Institutional cooperations in Austrian research: An analysis of shared researchers
This study provides insights into the structural embeddedness and impact of institutional cooperations for research organizations, particularly in Austria, which can inform policy for fostering scientific visibility.
This paper analyzed institutional cooperations in Austrian research by examining shared researcher affiliations using a network-based framework. They found that geographical proximity reduced shared appointments, and while universities formed a dense core of co-affiliations, ties with medical, government, non-profit, and private sectors were often short-lived. Persistent co-affiliations, especially between universities and research institutes, were associated with greater and more stable scientific visibility.
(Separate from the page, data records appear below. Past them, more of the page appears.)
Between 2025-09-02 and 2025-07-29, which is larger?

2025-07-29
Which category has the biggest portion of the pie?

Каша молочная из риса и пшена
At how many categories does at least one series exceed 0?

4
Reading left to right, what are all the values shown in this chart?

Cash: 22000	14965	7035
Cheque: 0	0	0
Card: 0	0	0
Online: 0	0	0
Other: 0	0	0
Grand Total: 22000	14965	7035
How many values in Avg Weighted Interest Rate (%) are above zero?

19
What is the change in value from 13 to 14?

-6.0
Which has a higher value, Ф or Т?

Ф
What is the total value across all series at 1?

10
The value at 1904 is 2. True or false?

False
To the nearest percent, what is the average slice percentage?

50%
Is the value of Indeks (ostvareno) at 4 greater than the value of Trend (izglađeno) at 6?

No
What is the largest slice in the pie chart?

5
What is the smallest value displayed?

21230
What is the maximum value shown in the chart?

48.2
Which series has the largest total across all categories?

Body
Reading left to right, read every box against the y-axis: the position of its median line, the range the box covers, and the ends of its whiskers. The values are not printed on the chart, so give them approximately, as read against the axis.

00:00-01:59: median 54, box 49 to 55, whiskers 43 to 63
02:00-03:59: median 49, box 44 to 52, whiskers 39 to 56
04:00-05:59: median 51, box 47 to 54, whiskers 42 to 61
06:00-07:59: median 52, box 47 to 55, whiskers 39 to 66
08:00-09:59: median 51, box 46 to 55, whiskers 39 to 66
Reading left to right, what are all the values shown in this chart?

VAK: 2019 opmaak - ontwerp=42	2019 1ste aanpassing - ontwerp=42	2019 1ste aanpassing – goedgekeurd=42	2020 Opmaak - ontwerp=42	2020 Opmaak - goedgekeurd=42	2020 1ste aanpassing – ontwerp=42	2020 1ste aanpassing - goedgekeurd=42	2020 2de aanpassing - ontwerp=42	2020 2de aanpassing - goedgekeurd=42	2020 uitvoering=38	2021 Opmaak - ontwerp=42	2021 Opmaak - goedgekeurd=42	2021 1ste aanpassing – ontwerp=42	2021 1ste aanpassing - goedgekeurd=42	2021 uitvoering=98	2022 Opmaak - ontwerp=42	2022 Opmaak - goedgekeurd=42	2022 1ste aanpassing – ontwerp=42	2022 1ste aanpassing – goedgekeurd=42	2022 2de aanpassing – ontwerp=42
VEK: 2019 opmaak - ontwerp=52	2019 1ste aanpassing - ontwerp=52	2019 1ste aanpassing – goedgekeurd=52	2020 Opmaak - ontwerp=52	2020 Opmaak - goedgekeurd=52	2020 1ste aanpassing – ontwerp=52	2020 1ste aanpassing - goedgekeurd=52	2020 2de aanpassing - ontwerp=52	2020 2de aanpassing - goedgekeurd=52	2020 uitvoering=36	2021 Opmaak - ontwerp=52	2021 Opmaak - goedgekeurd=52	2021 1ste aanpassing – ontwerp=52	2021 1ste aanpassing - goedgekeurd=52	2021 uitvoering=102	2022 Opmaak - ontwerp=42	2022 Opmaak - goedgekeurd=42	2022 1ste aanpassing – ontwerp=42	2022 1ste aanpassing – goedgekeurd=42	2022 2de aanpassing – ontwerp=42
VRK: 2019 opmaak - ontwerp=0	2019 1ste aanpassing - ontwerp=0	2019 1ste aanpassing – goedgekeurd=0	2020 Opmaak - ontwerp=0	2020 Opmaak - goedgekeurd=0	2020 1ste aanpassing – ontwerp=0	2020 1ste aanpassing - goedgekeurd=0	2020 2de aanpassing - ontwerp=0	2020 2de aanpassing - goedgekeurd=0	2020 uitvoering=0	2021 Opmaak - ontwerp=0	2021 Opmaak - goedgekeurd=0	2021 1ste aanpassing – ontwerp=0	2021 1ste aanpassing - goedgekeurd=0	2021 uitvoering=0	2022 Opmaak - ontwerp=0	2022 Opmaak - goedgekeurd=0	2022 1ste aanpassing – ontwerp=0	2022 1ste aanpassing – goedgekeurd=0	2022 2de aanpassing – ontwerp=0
Multiple organisational affiliations are an increasingly common feature of research systems, yet their implications for organisational performance had received limited systematic attention. We developed a scalable, network-based analytical framework that represents simultaneous researcher affiliations as relational links between organisations and applied it to bibliometric data from Austria. Using harmonised publication and affiliation metadata, we constructed two complementary co-affiliation networks: a complete network capturing all simultaneous affiliations and a temporally filtered network retaining only organisational pairs that recurred over time. Network regression analyses showed that geographical proximity remained an important determinant of co-affiliation formation, with spatial distance consistently reducing shared appointments. Clear sectoral differences emerged beyond geography. Universities formed a dense and persistent core of co-affiliations, whereas ties involving medical institutions, government, non-profit and private-sector organisations were often short-lived and attenuated under temporal filtering. Among crosssector links, co-affiliations between universities and research institutes were notably resilient, indicating a more structurally embedded form of organisational integration. We assessed the effect of concurrent affiliations on organisational citation impact across organisational types using field- and year-normalised indicators. Research institutes and universities consistently exhibited higher citation impact than organisations from other sectors, and persistent co-affiliations were associated with greater and more stable scientific visibility.